> **Source excerpt**:
** Start **

MINUTES OF THE

      ASSEMBLY COMMITTEE ON WAYS AND MEANS

 

      Sixty-seventh Session

      June 21, 1993

 

 

The Assembly Committee on Ways and Means was called to order by Chairman Morse Arberry, Jr., at 8:07 a.m., on Monday, June 21, 1993, in Room 352 of the Legislative Building, Carson City, Nevada.  Exhibit A is the Meeting Agenda.  Exhibit B is the Attendance Roster.

 

 

COMMITTEE MEMBERS PRESENT:

 

      Mr. Morse Arberry, Jr., Chairman

      Mr. Larry L. Spitler, Vice Chairman

      Mrs. Vonne Chowning

      Mr. Joseph E. Dini, Jr.

      Mrs. Jan Evans

      Ms. Christina R. Giunchigliani

      Mr. Dean A. Heller

      Mr. David E. Humke

      Mr. John W. Marvel

      Mr. Richard Perkins

      Mr. Robert E. Price

      Ms. Sandra Tiffany

      Mrs. Myrna T. Williams

 

COMMITTEE MEMBERS ABSENT:

 

      None.

 

STAFF MEMBERS PRESENT:

 

      Mark Stevens, Fiscal Analyst

      Gary Ghiggeri, Deputy Fiscal Analyst

     

 

ASSEMBLY BILL 474-     Requires registration of employee leasing companies.

 

Mr. Scott Young, State Industrial Insurance Commission (SIIS), noted SIIS had discussed a proposed amendment to AB 474 with Assemblyman Tom Collins and with the Secretary of State.  He explained there was some concern the registration process proposed would necessitate hiring two individuals in the Secretary of State's Office.  SIIS suggested rather than requiring registration through the Secretary of State, that the Manager of SIIS issue a certificate of insurance for employee leasing companies.  If the leasing companies violated the provisions of AB 474, the certificate of insurance would be withdrawn and the companies would no longer be insured.

** End **

> **Dataset**:

** Start **

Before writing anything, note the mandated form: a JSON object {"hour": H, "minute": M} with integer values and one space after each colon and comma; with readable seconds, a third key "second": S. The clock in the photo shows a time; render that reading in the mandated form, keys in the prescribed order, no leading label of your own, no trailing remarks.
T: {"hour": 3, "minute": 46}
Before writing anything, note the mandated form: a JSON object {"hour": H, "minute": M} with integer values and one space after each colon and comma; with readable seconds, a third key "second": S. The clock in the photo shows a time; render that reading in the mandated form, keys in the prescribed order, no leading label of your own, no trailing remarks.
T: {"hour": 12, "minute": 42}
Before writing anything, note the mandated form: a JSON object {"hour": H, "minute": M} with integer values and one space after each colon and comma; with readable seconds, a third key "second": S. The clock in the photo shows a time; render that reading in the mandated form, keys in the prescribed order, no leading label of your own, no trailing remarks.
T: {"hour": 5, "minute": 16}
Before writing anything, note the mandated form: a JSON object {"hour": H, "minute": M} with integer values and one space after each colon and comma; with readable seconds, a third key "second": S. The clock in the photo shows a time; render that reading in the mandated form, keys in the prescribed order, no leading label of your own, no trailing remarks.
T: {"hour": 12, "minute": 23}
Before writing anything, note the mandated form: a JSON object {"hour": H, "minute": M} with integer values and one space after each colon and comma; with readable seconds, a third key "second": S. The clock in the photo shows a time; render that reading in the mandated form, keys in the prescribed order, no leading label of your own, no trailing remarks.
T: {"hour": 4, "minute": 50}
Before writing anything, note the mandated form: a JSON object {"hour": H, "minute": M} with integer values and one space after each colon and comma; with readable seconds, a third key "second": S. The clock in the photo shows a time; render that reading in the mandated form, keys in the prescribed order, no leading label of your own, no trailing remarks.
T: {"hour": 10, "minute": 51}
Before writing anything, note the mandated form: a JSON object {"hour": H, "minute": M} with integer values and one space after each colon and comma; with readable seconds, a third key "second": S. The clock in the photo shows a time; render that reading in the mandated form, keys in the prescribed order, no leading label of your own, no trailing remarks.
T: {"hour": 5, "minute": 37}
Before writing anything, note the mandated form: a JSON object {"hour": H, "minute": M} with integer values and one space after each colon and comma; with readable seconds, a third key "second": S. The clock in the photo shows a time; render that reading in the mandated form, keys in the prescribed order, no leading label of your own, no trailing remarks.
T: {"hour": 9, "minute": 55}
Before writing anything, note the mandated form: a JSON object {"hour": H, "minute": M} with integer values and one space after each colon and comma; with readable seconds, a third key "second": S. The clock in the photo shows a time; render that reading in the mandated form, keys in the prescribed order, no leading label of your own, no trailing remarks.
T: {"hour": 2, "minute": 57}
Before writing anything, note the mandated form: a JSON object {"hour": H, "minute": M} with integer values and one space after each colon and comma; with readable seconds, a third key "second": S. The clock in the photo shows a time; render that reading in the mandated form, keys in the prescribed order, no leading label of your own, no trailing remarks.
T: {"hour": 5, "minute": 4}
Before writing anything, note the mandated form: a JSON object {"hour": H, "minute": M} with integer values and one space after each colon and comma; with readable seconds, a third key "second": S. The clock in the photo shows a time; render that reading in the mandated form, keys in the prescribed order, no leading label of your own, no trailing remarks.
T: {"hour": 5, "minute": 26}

** End **

> **Tasks to complete**:
A – Restate word for word the part of the committee minutes starting at "Gary Ghiggeri, Deputy" and ending at "longer be insured.".
B – According to the committee minutes, at what time was the meeting called to order?
The rows aren't needed here.

> **The solutions**:
A –
Gary Ghiggeri, Deputy Fiscal Analyst

     

 

ASSEMBLY BILL 474-     Requires registration of employee leasing companies.

 

Mr. Scott Young, State Industrial Insurance Commission (SIIS), noted SIIS had discussed a proposed amendment to AB 474 with Assemblyman Tom Collins and with the Secretary of State.  He explained there was some concern the registration process proposed would necessitate hiring two individuals in the Secretary of State's Office.  SIIS suggested rather than requiring registration through the Secretary of State, that the Manager of SIIS issue a certificate of insurance for employee leasing companies.  If the leasing companies violated the provisions of AB 474, the certificate of insurance would be withdrawn and the companies would no longer be insured.

B – 8:07 a.m.